TPT 戦略の場合は、階層の基本データ型にマップされている行がテーブルに常に存在します。 この行では任意の種類のキー生成を使用でき、他のテーブルのキーは、外部キー制約を使ってこのテーブルにリンクされます。
TPC では、処理が少し複雑になります。 まず、EF Core では、エンティティの型が異なる場合でも、階層内のすべてのエンティティに一意のキー値を持っている必要があることを理解しておくことが重要です。 たとえば、このサンプル モデルを使用すると、Dog は Cat と同じ ID キー値を持つことはできません。 第 2 に、TPT とは異なり、キー値を保持し、生成できる単一の場所となる共通テーブルはありません。 これは、単純な Identity
列を使用できないことを意味します。
シーケンスをサポートするデータベースの場合、各テーブルの既定の制約で参照される 1 つのシーケンスを使って、キー値を生成できます。 これは、上で示した TPC テーブルで使われている戦略であり、各テーブルには次のものが含まれます。
[Id] int NOT NULL DEFAULT (NEXT VALUE FOR [AnimalSequence])
AnimalSequence
は、EF Core によって作成されたデータベース シーケンスです。 SQL Server 用の EF Core データベース プロバイダーを使うと、この戦略が TPC 階層に対して既定で使われます。 シーケンスをサポートする他のデータベースのデータベース プロバイダーも、同様の既定値を使う必要があります。 Hi-Lo パターンなど、シーケンスを使う他のキー生成戦略も TPC で使用できます。
標準の ID 列は TPC では機能しませんが、各テーブルに対して生成される値が競合しないよう、各テーブルが適切なシードとインクリメントで構成されている場合は、ID 列を使用できます。 次に例を示します。
modelBuilder.Entity<Cat>().ToTable("Cats", tb => tb.Property(e => e.Id).UseIdentityColumn(1, 4));
modelBuilder.Entity<Dog>().ToTable("Dogs", tb => tb.Property(e => e.Id).UseIdentityColumn(2, 4));
modelBuilder.Entity<FarmAnimal>().ToTable("FarmAnimals", tb => tb.Property(e => e.Id).UseIdentityColumn(3, 4));
modelBuilder.Entity<Human>().ToTable("Humans", tb => tb.Property(e => e.Id).UseIdentityColumn(4, 4));
重要
この戦略を使用すると、階層内の型の合計数を事前に把握しておく必要があるため、後で派生型を追加することが困難になります。
SQLite はシーケンスまたは ID のシードとインクリメントをサポートしていないため、TPC 戦略で SQLite を使うときは、整数キー値の生成はサポートされません。 ただし、クライアント側の生成やグローバルに一意のキー (GUID など) は、SQLite を含むすべてのデータベースでサポートされます。
外部キー制約
TPC マッピング戦略では、非正規化された SQL スキーマが作成されます。

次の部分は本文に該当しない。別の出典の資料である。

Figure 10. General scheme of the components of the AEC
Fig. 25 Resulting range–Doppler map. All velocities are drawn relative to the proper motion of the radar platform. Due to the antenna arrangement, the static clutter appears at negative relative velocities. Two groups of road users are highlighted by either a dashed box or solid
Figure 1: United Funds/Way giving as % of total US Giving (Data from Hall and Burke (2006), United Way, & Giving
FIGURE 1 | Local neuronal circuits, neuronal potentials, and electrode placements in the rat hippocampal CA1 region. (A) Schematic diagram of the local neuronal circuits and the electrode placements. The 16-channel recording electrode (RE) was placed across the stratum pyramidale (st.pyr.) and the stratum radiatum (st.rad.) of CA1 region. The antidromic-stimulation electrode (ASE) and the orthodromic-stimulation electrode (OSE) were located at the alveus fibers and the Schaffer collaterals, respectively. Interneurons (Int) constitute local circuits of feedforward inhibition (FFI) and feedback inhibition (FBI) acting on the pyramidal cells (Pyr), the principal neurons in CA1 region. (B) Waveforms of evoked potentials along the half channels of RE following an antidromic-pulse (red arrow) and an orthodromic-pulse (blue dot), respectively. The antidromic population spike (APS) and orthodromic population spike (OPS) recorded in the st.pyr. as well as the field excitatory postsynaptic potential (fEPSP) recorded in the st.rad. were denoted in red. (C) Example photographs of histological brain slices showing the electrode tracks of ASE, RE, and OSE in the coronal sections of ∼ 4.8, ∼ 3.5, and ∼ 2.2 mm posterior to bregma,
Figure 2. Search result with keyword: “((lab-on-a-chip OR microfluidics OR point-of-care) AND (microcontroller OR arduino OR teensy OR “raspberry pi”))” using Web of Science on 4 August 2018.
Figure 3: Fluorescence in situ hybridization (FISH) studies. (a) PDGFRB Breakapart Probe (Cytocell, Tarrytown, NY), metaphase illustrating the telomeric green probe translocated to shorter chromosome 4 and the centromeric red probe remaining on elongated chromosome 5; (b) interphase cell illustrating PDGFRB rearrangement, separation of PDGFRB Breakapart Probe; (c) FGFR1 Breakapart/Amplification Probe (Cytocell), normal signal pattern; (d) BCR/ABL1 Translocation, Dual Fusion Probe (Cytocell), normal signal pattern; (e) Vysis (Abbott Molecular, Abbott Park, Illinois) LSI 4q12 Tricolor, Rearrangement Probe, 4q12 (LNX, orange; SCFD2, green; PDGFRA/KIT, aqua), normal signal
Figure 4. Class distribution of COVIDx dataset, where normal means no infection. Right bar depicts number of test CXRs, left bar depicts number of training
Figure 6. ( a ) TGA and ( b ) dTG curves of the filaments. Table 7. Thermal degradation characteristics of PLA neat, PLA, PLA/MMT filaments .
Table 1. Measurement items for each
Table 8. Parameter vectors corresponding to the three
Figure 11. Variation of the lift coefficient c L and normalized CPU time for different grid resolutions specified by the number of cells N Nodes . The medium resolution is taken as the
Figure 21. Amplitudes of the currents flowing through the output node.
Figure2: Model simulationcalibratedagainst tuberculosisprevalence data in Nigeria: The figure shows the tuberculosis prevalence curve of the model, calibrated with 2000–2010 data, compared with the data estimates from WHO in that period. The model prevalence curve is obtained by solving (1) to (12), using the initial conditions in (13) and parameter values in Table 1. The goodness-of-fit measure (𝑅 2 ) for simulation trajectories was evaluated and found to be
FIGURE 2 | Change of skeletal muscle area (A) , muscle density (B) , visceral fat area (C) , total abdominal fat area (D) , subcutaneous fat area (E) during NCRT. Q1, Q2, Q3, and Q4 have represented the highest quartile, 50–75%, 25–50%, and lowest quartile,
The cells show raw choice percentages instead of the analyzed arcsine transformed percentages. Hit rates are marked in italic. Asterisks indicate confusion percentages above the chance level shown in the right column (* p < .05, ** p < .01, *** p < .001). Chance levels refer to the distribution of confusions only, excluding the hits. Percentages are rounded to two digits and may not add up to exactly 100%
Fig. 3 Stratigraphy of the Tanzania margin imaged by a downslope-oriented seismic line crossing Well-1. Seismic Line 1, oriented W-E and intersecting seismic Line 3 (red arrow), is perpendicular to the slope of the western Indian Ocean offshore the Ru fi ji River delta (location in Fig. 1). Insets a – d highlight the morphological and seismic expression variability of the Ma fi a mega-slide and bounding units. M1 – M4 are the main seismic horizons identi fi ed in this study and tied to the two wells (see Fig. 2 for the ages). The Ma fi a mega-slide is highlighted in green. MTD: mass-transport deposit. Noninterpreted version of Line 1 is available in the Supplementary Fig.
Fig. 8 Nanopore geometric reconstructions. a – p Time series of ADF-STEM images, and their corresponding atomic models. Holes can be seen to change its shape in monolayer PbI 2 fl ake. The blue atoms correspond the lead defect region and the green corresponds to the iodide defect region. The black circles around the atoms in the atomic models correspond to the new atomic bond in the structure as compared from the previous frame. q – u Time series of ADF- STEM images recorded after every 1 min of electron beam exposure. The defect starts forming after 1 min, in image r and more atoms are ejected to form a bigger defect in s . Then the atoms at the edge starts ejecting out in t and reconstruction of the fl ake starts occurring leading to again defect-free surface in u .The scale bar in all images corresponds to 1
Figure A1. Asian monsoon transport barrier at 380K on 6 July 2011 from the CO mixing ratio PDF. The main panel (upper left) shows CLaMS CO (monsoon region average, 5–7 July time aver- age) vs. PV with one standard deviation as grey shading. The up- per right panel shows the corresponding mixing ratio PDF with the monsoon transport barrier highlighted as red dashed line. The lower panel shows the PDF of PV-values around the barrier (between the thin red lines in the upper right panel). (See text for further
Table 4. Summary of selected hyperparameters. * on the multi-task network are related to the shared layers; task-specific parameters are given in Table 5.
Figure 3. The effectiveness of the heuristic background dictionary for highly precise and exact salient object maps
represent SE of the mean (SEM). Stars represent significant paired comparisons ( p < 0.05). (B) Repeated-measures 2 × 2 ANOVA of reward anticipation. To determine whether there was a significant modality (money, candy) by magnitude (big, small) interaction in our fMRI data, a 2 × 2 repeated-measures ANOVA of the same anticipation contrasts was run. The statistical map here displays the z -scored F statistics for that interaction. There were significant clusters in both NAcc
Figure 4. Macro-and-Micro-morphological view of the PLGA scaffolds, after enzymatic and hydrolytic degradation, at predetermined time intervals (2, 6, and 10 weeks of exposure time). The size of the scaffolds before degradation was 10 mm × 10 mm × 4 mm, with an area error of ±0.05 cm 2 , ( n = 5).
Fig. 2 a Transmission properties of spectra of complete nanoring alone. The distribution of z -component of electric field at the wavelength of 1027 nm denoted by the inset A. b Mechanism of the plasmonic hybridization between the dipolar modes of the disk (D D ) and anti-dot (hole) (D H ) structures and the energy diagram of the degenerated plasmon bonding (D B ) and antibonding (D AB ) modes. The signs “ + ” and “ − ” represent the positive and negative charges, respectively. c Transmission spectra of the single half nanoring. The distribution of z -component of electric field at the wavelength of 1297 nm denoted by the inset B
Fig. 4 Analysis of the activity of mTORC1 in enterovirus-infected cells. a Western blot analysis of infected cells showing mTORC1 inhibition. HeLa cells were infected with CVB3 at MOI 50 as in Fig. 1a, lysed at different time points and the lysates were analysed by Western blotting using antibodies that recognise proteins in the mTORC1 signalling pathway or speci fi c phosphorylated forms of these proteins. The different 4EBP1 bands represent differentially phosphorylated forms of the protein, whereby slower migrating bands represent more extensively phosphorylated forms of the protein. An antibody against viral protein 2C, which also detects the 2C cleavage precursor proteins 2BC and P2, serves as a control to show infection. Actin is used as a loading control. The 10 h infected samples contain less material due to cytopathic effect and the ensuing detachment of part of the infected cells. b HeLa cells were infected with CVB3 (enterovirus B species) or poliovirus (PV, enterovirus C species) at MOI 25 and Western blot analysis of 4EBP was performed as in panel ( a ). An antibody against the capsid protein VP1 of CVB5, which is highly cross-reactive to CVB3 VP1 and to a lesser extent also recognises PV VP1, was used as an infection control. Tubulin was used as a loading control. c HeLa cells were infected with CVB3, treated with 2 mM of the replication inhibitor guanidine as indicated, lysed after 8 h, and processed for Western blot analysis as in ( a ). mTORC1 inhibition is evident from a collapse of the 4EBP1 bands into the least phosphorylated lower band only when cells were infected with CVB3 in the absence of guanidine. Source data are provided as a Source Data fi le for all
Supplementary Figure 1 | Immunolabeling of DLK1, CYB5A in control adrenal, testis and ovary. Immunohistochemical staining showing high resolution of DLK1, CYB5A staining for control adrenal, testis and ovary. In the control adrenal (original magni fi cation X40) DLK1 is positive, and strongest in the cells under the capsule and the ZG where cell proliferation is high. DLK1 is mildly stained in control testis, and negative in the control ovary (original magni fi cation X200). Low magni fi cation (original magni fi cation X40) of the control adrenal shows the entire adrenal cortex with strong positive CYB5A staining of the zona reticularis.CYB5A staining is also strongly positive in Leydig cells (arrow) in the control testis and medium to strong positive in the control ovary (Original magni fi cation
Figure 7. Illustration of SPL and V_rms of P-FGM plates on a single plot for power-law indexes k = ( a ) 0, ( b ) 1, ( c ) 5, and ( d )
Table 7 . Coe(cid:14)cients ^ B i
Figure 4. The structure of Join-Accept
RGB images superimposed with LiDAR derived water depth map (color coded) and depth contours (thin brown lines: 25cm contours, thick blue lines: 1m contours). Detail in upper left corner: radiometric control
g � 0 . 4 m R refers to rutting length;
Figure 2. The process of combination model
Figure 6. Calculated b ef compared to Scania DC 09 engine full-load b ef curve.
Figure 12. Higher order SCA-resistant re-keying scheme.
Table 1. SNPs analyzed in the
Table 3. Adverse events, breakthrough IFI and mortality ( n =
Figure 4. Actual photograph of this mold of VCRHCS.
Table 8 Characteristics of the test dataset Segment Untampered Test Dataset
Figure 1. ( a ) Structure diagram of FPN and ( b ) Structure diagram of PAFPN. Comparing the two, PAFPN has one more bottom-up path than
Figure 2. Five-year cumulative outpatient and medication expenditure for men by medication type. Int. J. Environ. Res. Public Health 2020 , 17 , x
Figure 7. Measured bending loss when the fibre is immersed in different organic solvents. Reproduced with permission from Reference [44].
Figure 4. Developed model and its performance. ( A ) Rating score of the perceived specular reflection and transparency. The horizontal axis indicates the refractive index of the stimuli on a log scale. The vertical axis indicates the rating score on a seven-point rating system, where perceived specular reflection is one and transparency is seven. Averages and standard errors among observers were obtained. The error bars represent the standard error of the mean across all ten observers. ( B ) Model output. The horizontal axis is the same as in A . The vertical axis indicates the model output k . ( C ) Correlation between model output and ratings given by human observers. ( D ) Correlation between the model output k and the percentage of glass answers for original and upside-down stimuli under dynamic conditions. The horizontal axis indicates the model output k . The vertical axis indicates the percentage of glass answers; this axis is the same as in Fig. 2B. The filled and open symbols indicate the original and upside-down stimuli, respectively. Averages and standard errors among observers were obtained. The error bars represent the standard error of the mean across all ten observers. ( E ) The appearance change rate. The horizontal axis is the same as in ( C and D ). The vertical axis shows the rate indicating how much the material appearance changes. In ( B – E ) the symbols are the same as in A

これは、一部のデータベース純粋主義者がそれに反対する理由の 1 つです。 たとえば、外部キー列 FavoriteAnimalId
について考えます。 この列の値は、何かの動物の主キー値と一致する必要があります。 これは、TPH または TPT を使うときは、単純な FK 制約でデータベースに適用できます。 次に例を示します。
CONSTRAINT [FK_Animals_Animals_FavoriteAnimalId] FOREIGN KEY ([FavoriteAnimalId]) REFERENCES [Animals] ([Id])
しかし、TPC を使うと、特定の動物の主キーは、その動物の具象型に対応するテーブルに格納されます。 たとえば、猫の主キーは Cats.Id
列に格納され、犬の主キーは Dogs.Id
列に格納されます。 これは、このリレーションシップに対しては FK 制約を作成できないことを意味します。
実際には、アプリケーションで無効なデータの挿入を試みない限り、これは問題ではありません。 たとえば、すべてのデータが EF Core によって挿入され、ナビゲーションを使ってエンティティを関連付ける場合、常に FK 列に有効な PK 値が含まれることが保証されます。
まとめとガイダンス
つまり、TPH は、通常、ほとんどのアプリケーションで問題なく動作し、幅広いシナリオに対して適切な既定値であるため、必要でない限り TPC の複雑さを追加しないでください。 具体的には、多くの型のエンティティのクエリを実行することが多いコードの場合は (基本データ型に対するクエリの記述など)、TPC より TPH が適しています。
つまり、TPCは、コードが主に単一のリーフ型のエンティティを照会するものであり、TPH と比較してベンチマークが向上する場合に使用するのに適したマッピング戦略でもあります。
TPT は、外部要因によって TPT を使うしかない場合にのみ使ってください。